__Extract__:
= MojoWorld Generator =

MojoWorld was a commercial, fractal-based modelling program for the creation of digital landscapes, and attracted a following among artists who create space art and science fiction scenes. Originally created by Ken Musgrave, it was marketed commercially by his Pandromeda Inc. company.

==Functionality==
MojoWorld could generate entire planets through mathematics and procedural generation, using a simple graphical interface and a planet-generation Wizard. The resulting terrain could then be navigated in 3D space much like a videogame, allowing users to easily find exactly the right place for a scenic landscape picture. MojoWorld also allowed the user to edit the landscape and scene, and then have it rendered to an image by the computer.

As well as making still renders of any size, 360-degree views of the planet could also be shared by having the software render a set of 6 x 90-degree tiles covering the entire view. This could be assembled in Quicktime QTVR and shown on the Web. After Quicktime became defunct, tile assemblage was handled by Pano2VR. In 2004 a wholly free MojoWorld 3 Viewer was also released, which enabled anyone to experience, view and render from a saved MojoWorld planet file. Render size for the free Viewer was capped at "1024 x 465 pixels with MojoWorld watermark", and animations could be rendered at "320 x 240 pixels".

The software was supported by a detailed 500-page manual. Users expanded the software's functionality with free plugins, such a volumetrics plugin.

==Versions==
MojoWorld 3.0 was released in 2004 in Standard and Professional versions, with Pro adding official plugins such as MojoTree (forest generation) and a library of plants and planets. Version 3.1 added native support for .pz3 files created with Poser 6. The final release was MojoWorld 3.1.1 in October 2005, featuring procedural forest generation, boulders, and rocks, and enhanced atmospheres. Many users later migrated to the somewhat similar but more complex E-on Vue landscape software.

MojoWorld 3.1.1 is known to work on Windows 8.1 and 10, and at 2019 a small-but-keen groups of users gather on the Renderosity forum for MojoWorld. There are other users in Russia who keep version 3.1.1 alive, and who can be found via using Russia's Yandex search-engine.

==Notable media usage==
MojoWorld was used as part of the toolset to create the blockbuster movie The Day After Tomorrow.

MojoWorld was also used to create the planetary backdrops seen in PopCap Games Bejeweled 2 and Bejeweled Twist.

3D Art Direct magazine interviewed and featured many MojoWorld artists from issue #1 to #32.

__Work order 1__: Does each statement agree with the MojoWorld article? Answer yes or no for each and quote the deciding words. (a) The free MojoWorld 3 Viewer came out in 2004. (b) MojoTree was included in the Standard version. (c) MojoWorld 3.0 was the final release.
__Work order 2__: Can you set down, word for word, the stretch of the MojoWorld article from "As well as making" through "a volumetrics plugin."?

__Supplied material__:
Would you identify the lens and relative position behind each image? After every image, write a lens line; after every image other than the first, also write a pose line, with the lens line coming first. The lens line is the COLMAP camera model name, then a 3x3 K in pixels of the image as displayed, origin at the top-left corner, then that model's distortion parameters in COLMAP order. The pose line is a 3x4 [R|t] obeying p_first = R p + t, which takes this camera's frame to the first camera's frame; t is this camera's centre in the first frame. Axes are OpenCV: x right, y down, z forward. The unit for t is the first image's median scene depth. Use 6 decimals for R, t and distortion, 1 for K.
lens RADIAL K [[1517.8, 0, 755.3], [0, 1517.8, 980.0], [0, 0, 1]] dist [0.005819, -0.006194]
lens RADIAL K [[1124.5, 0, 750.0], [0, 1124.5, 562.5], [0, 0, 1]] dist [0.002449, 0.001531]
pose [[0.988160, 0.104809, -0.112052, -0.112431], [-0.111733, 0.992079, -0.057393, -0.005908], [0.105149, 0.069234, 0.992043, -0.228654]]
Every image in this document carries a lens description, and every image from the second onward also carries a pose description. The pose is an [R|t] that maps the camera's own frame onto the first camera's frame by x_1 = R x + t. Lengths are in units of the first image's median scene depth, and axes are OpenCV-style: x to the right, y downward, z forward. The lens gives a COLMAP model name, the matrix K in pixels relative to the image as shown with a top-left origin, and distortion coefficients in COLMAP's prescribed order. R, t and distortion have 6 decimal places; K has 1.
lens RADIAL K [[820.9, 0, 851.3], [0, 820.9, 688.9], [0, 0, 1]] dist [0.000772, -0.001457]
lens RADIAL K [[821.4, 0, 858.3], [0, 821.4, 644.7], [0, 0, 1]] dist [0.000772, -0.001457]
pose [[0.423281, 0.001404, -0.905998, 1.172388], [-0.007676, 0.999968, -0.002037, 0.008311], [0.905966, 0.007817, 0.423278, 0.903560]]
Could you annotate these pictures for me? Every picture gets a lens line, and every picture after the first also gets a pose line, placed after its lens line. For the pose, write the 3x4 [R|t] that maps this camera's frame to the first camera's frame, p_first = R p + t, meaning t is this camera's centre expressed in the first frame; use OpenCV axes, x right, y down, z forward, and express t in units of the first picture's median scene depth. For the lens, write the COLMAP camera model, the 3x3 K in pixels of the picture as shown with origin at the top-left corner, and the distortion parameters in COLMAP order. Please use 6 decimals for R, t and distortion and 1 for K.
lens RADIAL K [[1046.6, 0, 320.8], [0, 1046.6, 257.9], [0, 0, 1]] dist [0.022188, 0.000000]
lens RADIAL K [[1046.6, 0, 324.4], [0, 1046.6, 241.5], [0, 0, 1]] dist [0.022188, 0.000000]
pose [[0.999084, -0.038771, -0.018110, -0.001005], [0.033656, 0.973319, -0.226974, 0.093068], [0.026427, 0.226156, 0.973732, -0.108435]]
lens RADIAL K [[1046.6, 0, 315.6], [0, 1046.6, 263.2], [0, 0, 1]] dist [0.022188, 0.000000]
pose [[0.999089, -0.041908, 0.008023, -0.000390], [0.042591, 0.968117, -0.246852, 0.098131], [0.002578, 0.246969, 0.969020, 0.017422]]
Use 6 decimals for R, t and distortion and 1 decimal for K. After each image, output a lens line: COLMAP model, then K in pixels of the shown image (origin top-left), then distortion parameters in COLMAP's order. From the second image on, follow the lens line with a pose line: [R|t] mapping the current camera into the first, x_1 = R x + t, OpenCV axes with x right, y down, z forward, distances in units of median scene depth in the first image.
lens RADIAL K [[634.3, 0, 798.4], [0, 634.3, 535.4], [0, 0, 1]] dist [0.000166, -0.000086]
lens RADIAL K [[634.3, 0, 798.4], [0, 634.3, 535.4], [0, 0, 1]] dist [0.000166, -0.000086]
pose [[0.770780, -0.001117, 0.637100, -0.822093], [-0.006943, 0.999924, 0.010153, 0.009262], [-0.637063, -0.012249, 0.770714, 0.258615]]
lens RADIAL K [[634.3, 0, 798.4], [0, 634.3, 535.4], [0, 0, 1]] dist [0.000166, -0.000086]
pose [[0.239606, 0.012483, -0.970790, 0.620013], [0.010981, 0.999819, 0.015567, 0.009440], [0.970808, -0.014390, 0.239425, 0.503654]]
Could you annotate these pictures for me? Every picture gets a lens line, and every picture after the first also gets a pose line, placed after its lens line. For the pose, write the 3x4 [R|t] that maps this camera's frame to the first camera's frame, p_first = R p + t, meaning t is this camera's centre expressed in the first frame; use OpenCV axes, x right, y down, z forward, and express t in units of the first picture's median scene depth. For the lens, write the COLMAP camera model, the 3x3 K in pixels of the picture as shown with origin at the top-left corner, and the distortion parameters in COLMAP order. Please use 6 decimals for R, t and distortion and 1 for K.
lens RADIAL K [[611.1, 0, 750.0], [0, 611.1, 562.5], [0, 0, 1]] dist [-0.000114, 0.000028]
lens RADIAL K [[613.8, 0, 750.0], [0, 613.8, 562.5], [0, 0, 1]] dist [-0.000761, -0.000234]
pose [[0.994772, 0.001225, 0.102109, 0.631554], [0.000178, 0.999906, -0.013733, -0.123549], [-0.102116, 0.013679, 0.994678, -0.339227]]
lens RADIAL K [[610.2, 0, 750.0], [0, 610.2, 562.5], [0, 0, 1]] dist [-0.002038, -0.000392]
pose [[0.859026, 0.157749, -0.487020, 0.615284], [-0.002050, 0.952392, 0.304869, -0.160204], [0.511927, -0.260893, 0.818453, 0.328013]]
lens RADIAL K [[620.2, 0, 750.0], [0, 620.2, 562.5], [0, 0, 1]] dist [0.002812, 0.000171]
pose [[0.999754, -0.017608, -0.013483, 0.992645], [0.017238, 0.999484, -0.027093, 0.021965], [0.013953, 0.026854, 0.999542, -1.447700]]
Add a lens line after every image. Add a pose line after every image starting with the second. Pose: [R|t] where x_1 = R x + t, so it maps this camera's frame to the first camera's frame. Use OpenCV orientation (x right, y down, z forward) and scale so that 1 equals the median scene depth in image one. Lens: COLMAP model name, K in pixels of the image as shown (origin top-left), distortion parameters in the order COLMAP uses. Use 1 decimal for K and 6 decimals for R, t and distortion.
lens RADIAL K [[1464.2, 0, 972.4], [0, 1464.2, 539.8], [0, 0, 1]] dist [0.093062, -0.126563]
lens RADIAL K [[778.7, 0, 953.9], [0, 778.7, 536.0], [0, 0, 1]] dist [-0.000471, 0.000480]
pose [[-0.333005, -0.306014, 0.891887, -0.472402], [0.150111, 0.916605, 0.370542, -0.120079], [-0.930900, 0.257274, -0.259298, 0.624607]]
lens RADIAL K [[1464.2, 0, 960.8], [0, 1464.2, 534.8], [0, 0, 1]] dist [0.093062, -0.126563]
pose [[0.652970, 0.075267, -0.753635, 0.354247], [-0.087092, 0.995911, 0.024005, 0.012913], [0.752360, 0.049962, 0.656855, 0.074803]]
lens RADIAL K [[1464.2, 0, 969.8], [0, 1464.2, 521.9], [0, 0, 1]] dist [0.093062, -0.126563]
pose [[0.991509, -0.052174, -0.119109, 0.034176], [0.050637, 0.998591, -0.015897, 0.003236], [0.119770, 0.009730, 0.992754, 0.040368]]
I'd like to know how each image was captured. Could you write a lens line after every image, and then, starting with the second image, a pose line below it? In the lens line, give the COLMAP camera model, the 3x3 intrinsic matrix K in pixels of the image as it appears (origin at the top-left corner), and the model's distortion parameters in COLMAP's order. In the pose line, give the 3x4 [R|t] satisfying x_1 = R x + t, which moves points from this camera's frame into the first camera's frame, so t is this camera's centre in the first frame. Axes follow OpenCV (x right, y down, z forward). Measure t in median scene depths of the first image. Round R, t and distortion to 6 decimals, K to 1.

__Exercise solution 1__:
(a) Yes: "In 2004 a wholly free MojoWorld 3 Viewer was also released"
(b) No: "with Pro adding official plugins such as MojoTree (forest generation)"
(c) No: "The final release was MojoWorld 3.1.1 in October 2005"

__Exercise solution 2__:
As well as making still renders of any size, 360-degree views of the planet could also be shared by having the software render a set of 6 x 90-degree tiles covering the entire view. This could be assembled in Quicktime QTVR and shown on the Web. After Quicktime became defunct, tile assemblage was handled by Pano2VR. In 2004 a wholly free MojoWorld 3 Viewer was also released, which enabled anyone to experience, view and render from a saved MojoWorld planet file. Render size for the free Viewer was capped at "1024 x 465 pixels with MojoWorld watermark", and animations could be rendered at "320 x 240 pixels".

The software was supported by a detailed 500-page manual. Users expanded the software's functionality with free plugins, such a volumetrics plugin.